"Be brave enough to be bad at something new," or so said Jon Acuff. So, today I decided to brave and be not just bad, but very bad at something new: today I would create my author website. A bit late, some may think, since my first novel was published back in 1998. I could claim I'm just late to the game, but in truth I'd tried this endeavor before (more times than I'd care to admit) and each time had given up after hours of hair-pulling, obscenity-spewing frustration at the grim reality that I am a tried and true, dyed in the wool Luddite. I'd fully accepted the unhappy fact that I would never have my own author page, at least not one I'd created from scratch. No. That would have to wait until I could pay someone to set one up for me, which meant, in essence, never. I'm not cheap. I'm just not fully onboard with paying someone to do something I should be able to do myself if I just applied myself (this mindset has largely served me well: I can now fix most home plumbing issues, service my own car, and the like).
Then, during the night, the perfect name for my website came to me: The Periodic Fable.
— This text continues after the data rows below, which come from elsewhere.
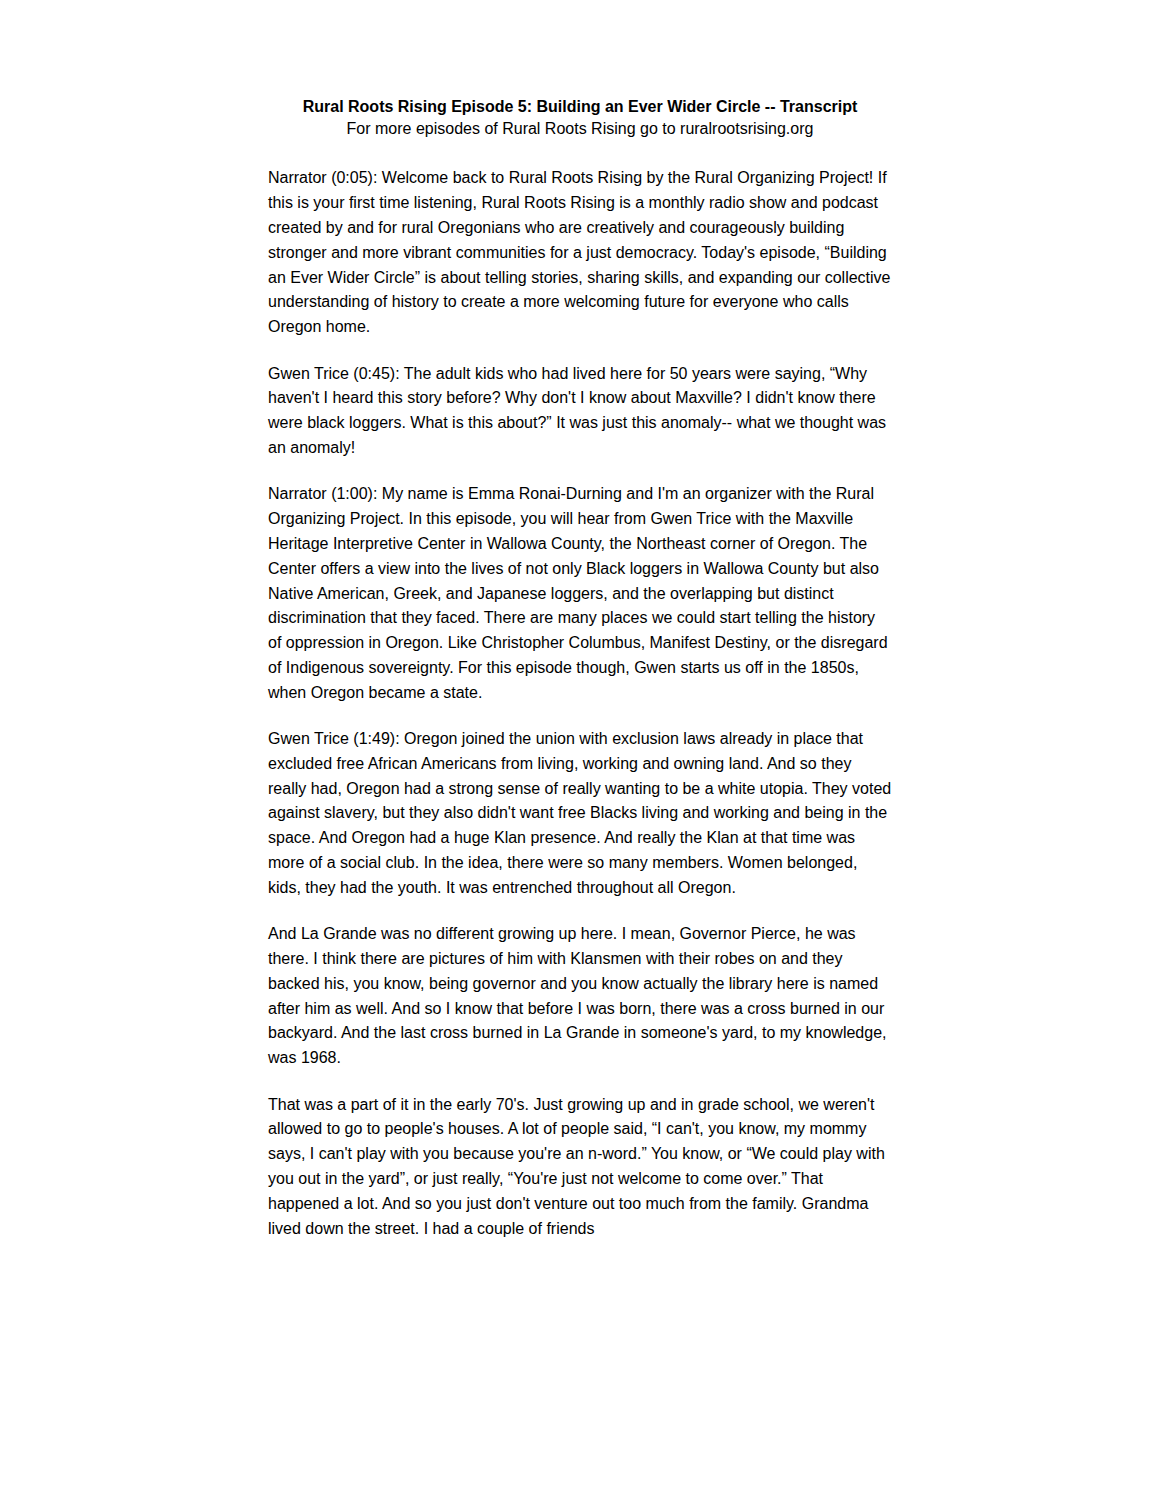Rural Roots Rising Episode 5: Building an Ever Wider Circle -- Transcript
For more episodes of Rural Roots Rising go to ruralrootsrising.org
Narrator (0:05): Welcome back to Rural Roots Rising by the Rural Organizing Project! If this is your first time listening, Rural Roots Rising is a monthly radio show and podcast created by and for rural Oregonians who are creatively and courageously building stronger and more vibrant communities for a just democracy. Today's episode, “Building an Ever Wider Circle” is about telling stories, sharing skills, and expanding our collective understanding of history to create a more welcoming future for everyone who calls Oregon home.
Gwen Trice (0:45): The adult kids who had lived here for 50 years were saying, “Why haven't I heard this story before? Why don't I know about Maxville? I didn't know there were black loggers. What is this about?” It was just this anomaly-- what we thought was an anomaly!
Narrator (1:00): My name is Emma Ronai-Durning and I'm an organizer with the Rural Organizing Project. In this episode, you will hear from Gwen Trice with the Maxville Heritage Interpretive Center in Wallowa County, the Northeast corner of Oregon. The Center offers a view into the lives of not only Black loggers in Wallowa County but also Native American, Greek, and Japanese loggers, and the overlapping but distinct discrimination that they faced. There are many places we could start telling the history of oppression in Oregon. Like Christopher Columbus, Manifest Destiny, or the disregard of Indigenous sovereignty. For this episode though, Gwen starts us off in the 1850s, when Oregon became a state.
Gwen Trice (1:49): Oregon joined the union with exclusion laws already in place that excluded free African Americans from living, working and owning land. And so they really had, Oregon had a strong sense of really wanting to be a white utopia. They voted against slavery, but they also didn't want free Blacks living and working and being in the space. And Oregon had a huge Klan presence. And really the Klan at that time was more of a social club. In the idea, there were so many members. Women belonged, kids, they had the youth. It was entrenched throughout all Oregon.
And La Grande was no different growing up here. I mean, Governor Pierce, he was there. I think there are pictures of him with Klansmen with their robes on and they backed his, you know, being governor and you know actually the library here is named after him as well. And so I know that before I was born, there was a cross burned in our backyard. And the last cross burned in La Grande in someone's yard, to my knowledge, was 1968.
That was a part of it in the early 70's. Just growing up and in grade school, we weren't allowed to go to people's houses. A lot of people said, “I can't, you know, my mommy says, I can't play with you because you're an n-word.” You know, or “We could play with you out in the yard”, or just really, “You're just not welcome to come over.” That happened a lot. And so you just don't venture out too much from the family. Grandma lived down the street. I had a couple of friends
I make no claim that this name is 100% original. Others have thought of it too, a fact brought home to me when I tried to create a new gmail account with that name (so that my website and contact address were matchy-matchy). Nope. Already taken. I ran through various variations, and all those were taken as well. Then I tried MyPeriodicFable--and it was available! Kismet! I was meant to create my author website today, a daunting task if ever there was one, with the added impetus (read: panic) that I must do it before anyone else grabbed the name for their own author site and associated mail address.
So, after (far too many) hours spent at the task, it's finally up and running--ta-da! Still working out the wrinkles, still finding myself yelling at my hapless monitor far too much, but it's up. And what of the war between imagination and reality? What I imagined is now reality, so both sides can reasonably claim victory, as can Team Luddite. Huzzah!
I'm not so vain or egocentric to assume this site will attract people in droves, each and every one overly eager to read my words of wisdom. I find it laughable (and a little sad) how many bloggers out there really think others are hanging on their every word. I doubt I'll have many visitors and that's okay because that's not really the point, at least at this point. Plus it gives me time to figure things out. As an author you are expected to have a social media presence, a "platform", not to mention a website, and to carry the burden of promoting your work. Long gone are the days when marketing/promoting were the obligation of one's publisher and the author was free to concentrate on his/her/their writing. Now it's the author's job to not only create but to sell the fruits of their creation nonstop and I freely admit I am terrible at self-promotion. I simply hate it. I also hate that no matter where you turn on social media, someone is trying to sell you something (and I'm not referring to all the data miners tracking your every move so they can target ads to get you to buy the last item you looked at on ebay or on some online store--don't get me started on them).
This website will serve as another venue to promote my work, certainly, but I don't envision it being its primary purpose. I do plan on using this website to examine issues that relate to my writing, my characters and the worlds they inhabit. I have a short story (more a novella) that I might post here, rather than shop it around to publishers. Basically, I want this to be a sandbox of ideas that is open to any who stop by and care to contribute (polite comments welcome; rude comments will earn the perpetrator a one-way ticket to the nearest black hole).
And now, my long suffering dogs (which I'm sure will feature prominently in future posts)and after a day of listening to me swear and curse and threaten great bodily harm to the developers of this site (sorry!) and agreeing wholeheartedly to my litany of complaints, are telling me they've earned their suppers. So have I.